Can you reproduce every line of text from all the records below, word for word, while leaving the pictures out?

(Page images with their extracted text)
= = = =
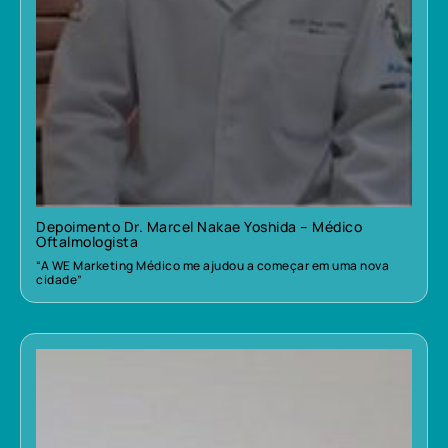
Depoimento Dr. Marcel Nakae Yoshida – Médico
Oftalmologista
“A WE Marketing Médico me ajudou a começar em uma nova
cidade”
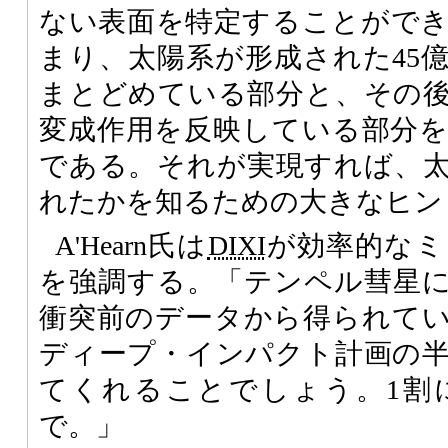
ない表面を特定することがで
まり、太陽系が形成された45
まとどめている部分と、その
変成作用を反映している部分
である。それが実現すれば、
れたかを知るための大きなヒン
A'Hearn氏は
DIXI
が効率的なミ
を強調する。「テンペル彗星
衝突前のデータから得られて
ディープ・インパクト計画の
てくれることでしょう。1割
で。」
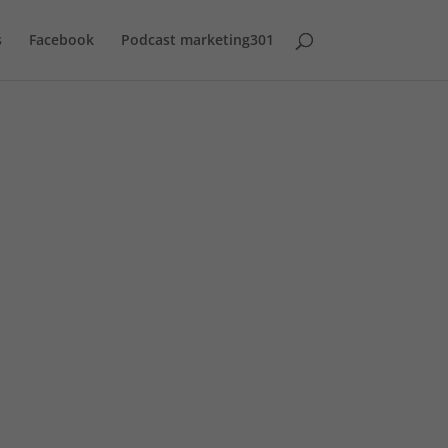
s
Facebook
Podcast marketing301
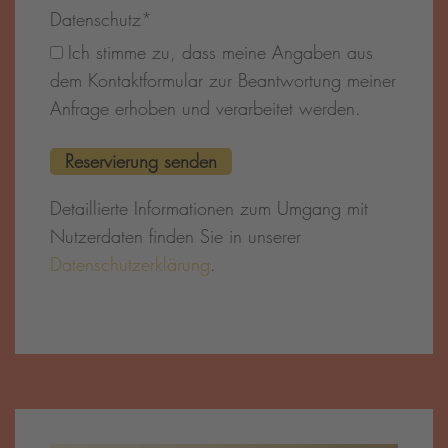
Datenschutz
*
Ich stimme zu, dass meine Angaben aus
dem Kontaktformular zur Beantwortung meiner
Anfrage erhoben und verarbeitet werden.
Detaillierte Informationen zum Umgang mit
Nutzerdaten finden Sie in unserer
Datenschutzerklärung
.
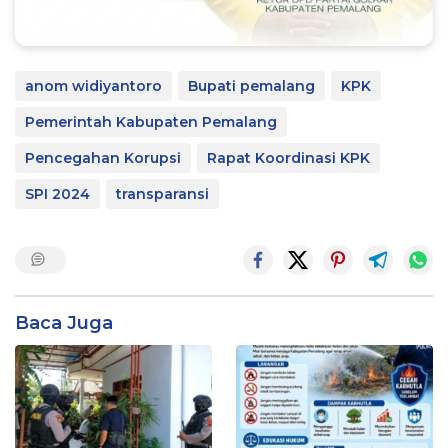
anom widiyantoro
Bupati pemalang
KPK
Pemerintah Kabupaten Pemalang
Pencegahan Korupsi
Rapat Koordinasi KPK
SPI 2024
transparansi
Baca Juga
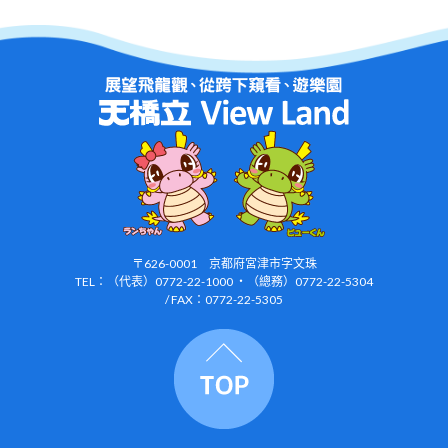
〒626-0001 京都府宮津市字文珠
TEL：（代表）0772-22-1000 ・（總務）0772-22-5304
/ FAX：0772-22-5305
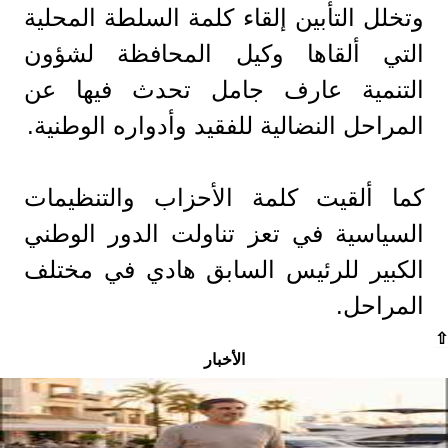
وتخلل التأبين إلقاء كلمة السلطة المحلية
التي ألقاها وكيل المحافظة لشؤون
التنمية عارف جامل تحدث فيها عن
المراحل النضالية للفقيد وأدواره الوطنية.
كما ألقيت كلمة الأحزاب والتنظيمات
السياسية في تعز تناولت الدور الوطني
الكبير للرئيس السابق هادي في مختلف
المراحل.
⇧
الأخبار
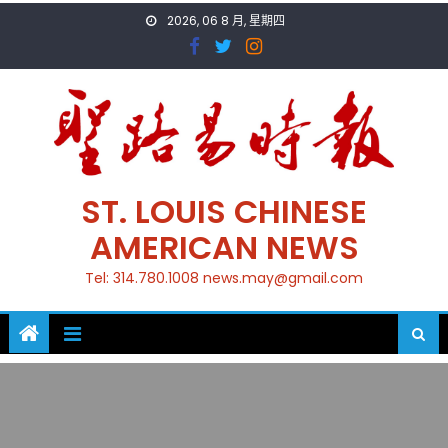
Skip
2026, 06 8 月, 星期四
to
content
ST. LOUIS CHINESE
AMERICAN NEWS
Tel: 314.780.1008 news.may@gmail.com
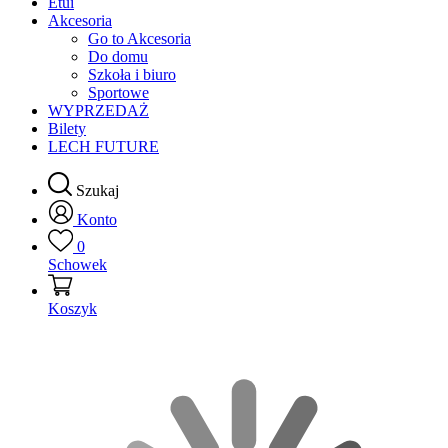
Etui
Akcesoria
Go to Akcesoria
Do domu
Szkoła i biuro
Sportowe
WYPRZEDAŻ
Bilety
LECH FUTURE
Szukaj
Konto
0
Schowek
Koszyk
= = = =
§ SOLUTION BELOW:
Depoimento Dr. Marcel Nakae Yoshida – Médico
Oftalmologista
“A WE Marketing Médico me ajudou a começar em uma nova
cidade”
ない表面を特定することがで
まり、太陽系が形成された45
まとどめている部分と、その
変成作用を反映している部分
である。それが実現すれば、
れたかを知るための大きなヒン
A'Hearn氏は
DIXI
が効率的なミ
を強調する。「テンペル彗星
衝突前のデータから得られて
ディープ・インパクト計画の
てくれることでしょう。1割
で。」
s
Facebook
Podcast marketing301
Datenschutz
*
Ich stimme zu, dass meine Angaben aus
dem Kontaktformular zur Beantwortung meiner
Anfrage erhoben und verarbeitet werden.
Detaillierte Informationen zum Umgang mit
Nutzerdaten finden Sie in unserer
Datenschutzerklärung
.
anom widiyantoro
Bupati pemalang
KPK
Pemerintah Kabupaten Pemalang
Pencegahan Korupsi
Rapat Koordinasi KPK
SPI 2024
transparansi
Baca Juga
〒626-0001 京都府宮津市字文珠
TEL：（代表）0772-22-1000 ・（總務）0772-22-5304
/ FAX：0772-22-5305
وتخلل التأبين إلقاء كلمة السلطة المحلية
التي ألقاها وكيل المحافظة لشؤون
التنمية عارف جامل تحدث فيها عن
المراحل النضالية للفقيد وأدواره الوطنية.
كما ألقيت كلمة الأحزاب والتنظيمات
السياسية في تعز تناولت الدور الوطني
الكبير للرئيس السابق هادي في مختلف
المراحل.
⇧
الأخبار
Skip
2026, 06 8 月, 星期四
to
content
ST. LOUIS CHINESE
AMERICAN NEWS
Tel: 314.780.1008 news.may@gmail.com
Etui
Akcesoria
Go to Akcesoria
Do domu
Szkoła i biuro
Sportowe
WYPRZEDAŻ
Bilety
LECH FUTURE
Szukaj
Konto
0
Schowek
Koszyk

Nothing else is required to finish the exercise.